Uma pesquisa realizada pelo Instituto Data Folha, realizada entre os dias 7 e 8 de dezembro, portanto, antes, portanto, da publicação das denúncias do ex-diretor da Odebrecht, revelou o desgaste do governo.  A pesquisa aponta que 51% dos entrevistados consideram o governo ruim ou péssimo, 65%, o presidente falso, 75% acreditam que o presidente é defensor dos mais ricos, 58%, que é desonesto, 67% que o desemprego vai crescer e especialmente a maioria, 63% são favoráveis à sua renúncia.

A renúncia é possível? No momento, ao que parece, não é. Eleições indiretas? Idem e também não resolveria a crise e seria a continuidade do mesmo governo, da mesma política econômica, com outros atores, porque seria realizado por um Congresso completamente desmoralizado, com altíssimos índices de rejeição e dominado pelo chamado baixo clero (conjunto de deputados e senadores (re) conhecido pela mediocridade e práticas fisiológicas).
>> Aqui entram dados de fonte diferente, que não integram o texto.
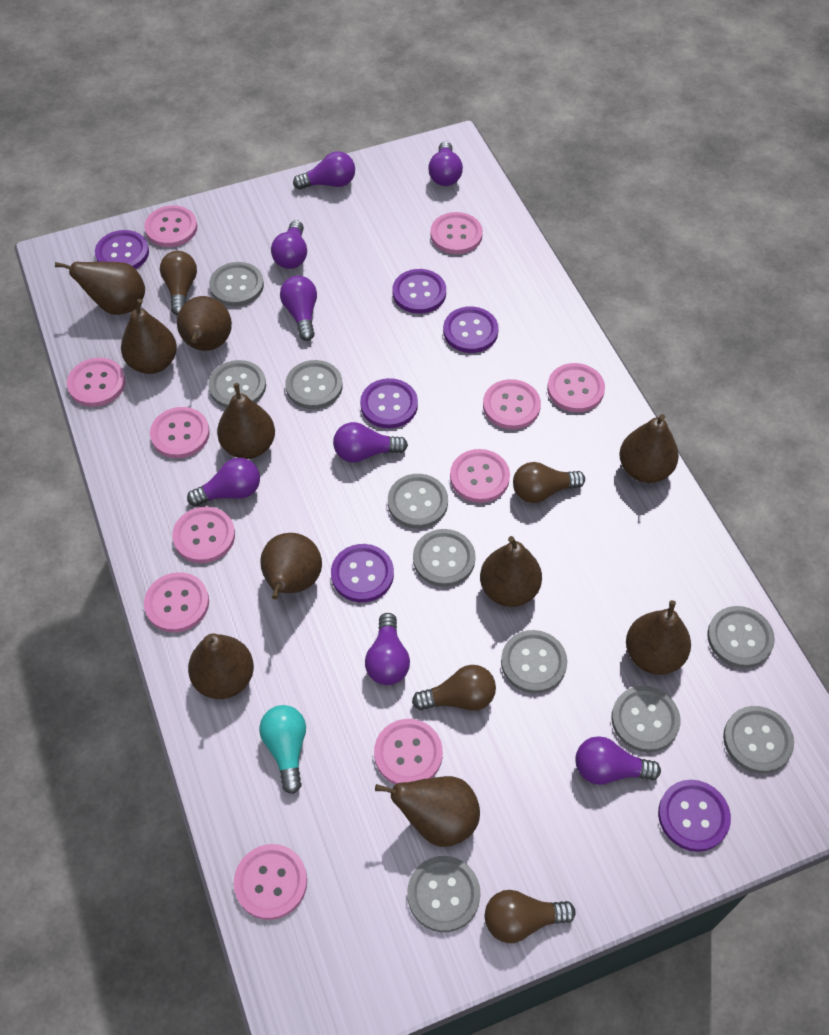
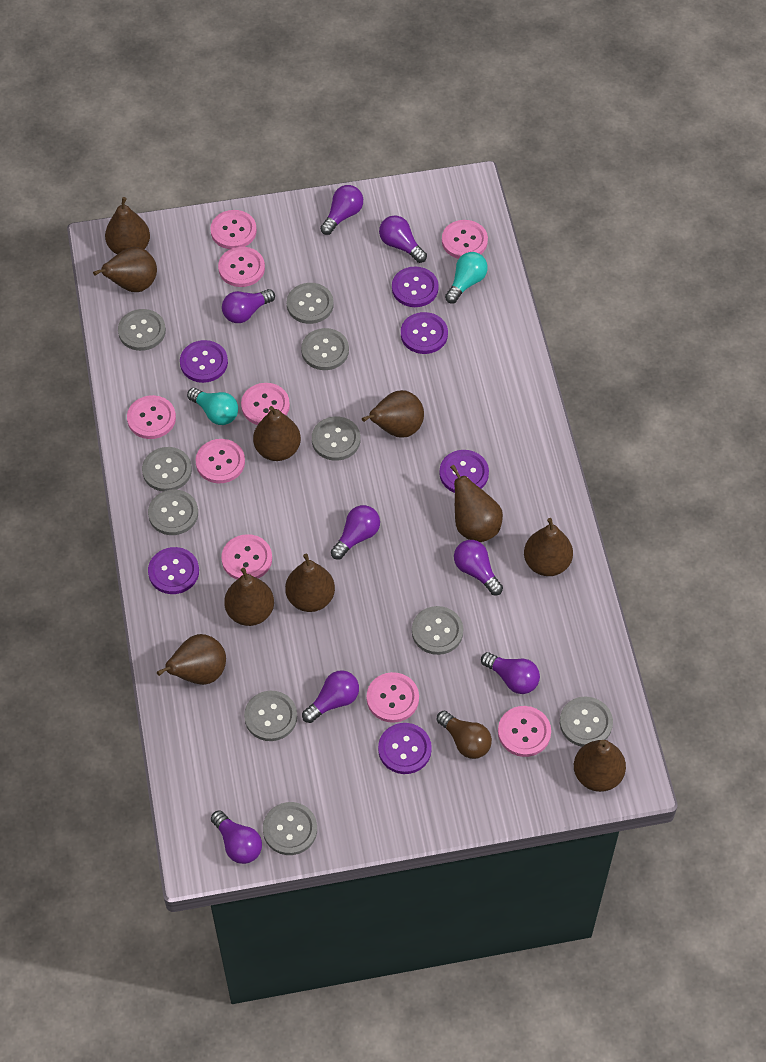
brown light bulb: 4 -> 1
pink button: 11 -> 9
turquoise light bulb: 1 -> 2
E mais: até agora, o principal nome cogitado é o do ex-presidente Fernando Henrique Cardoso, que além de dizer que não aceitaria, não parece ser o mais credenciado porque, entre outras coisas, terminou o mandato de oito anos com altos índices de rejeição, no seu governo o país, segundo Aloysio Biondi no livro “O Brasil privatizado: um balanço do desmonte do Estado” (1999) teve um prejuízo de pelo menos R$ 2,4 bilhões com as privatizações do patrimônio público dado a “preço de banana” a grandes corporações privadas e é de um partido com vários de seus integrantes, incluindo ministros, governadores, senadores e deputados citados em delações da Lava Jato.

A questão é: caso Temer deixe o cargo, o que acontecerá? Para tanto há algumas hipóteses: a renúncia, o impeachment ou a cassação. O mais provável seria a renúncia, o que poderia ocorrer com a fragilização de sua base aliada e manifestações de ruas contra seu governo, ampliando o desgaste e nesse caso, dois cenários: se for até o dia 31 de dezembro deste ano, assumiria o presidente da Câmara dos Deputados (o “Botafogo” na delação de Claudio Melo Filho) e uma nova eleição deverá ser realizada em 90 dias e haverá eleição direta para um mandato “tampão” até o dia 1 janeiro de 2019, quando assumiria o presidente eleito pelo sufrágio popular em outubro de 2018. Caso Temer deixe o cargo em 2017, quem escolherá o novo presidente é o Congresso Nacional, ou seja, será uma eleição indireta. Nesse caso, para haver eleição direta, só a aprovação de uma PEC (Proposta de Emenda a Constituição) alterando a lei e permitindo a realização de eleições antes de 2018. Mas como isso é possível com esse congresso e ainda mais com Lula liderando todas as pesquisas de intenção de voto? A possibilidade seria com a prisão (provável) de L.

O fato é que, nas perspectivas atuais, mesmo com a aprovação da PEC 55 no Senado, a situação do governo Temer é delicada, perdendo apoios dentro e principalmente fora do Congresso Nacional. É o fim do governo? Josias de Souza, jornalista da Folha de S. Paulo e insuspeito de simpatias com o PT e a oposição ao governo Temer, escrevendo logo após as delação do ex-diretor da Odebrecht afirmou que “O governo de Michel Temer, tal como o presidente imagina existir, já acabou. Ainda que permaneça no Planalto até 2018, Temer será um presidente coxo (...) constrangido e rejeitado (que) promete reformas e crescimento econômico, arrastando as correntes da Odebrecht como um zumbi”.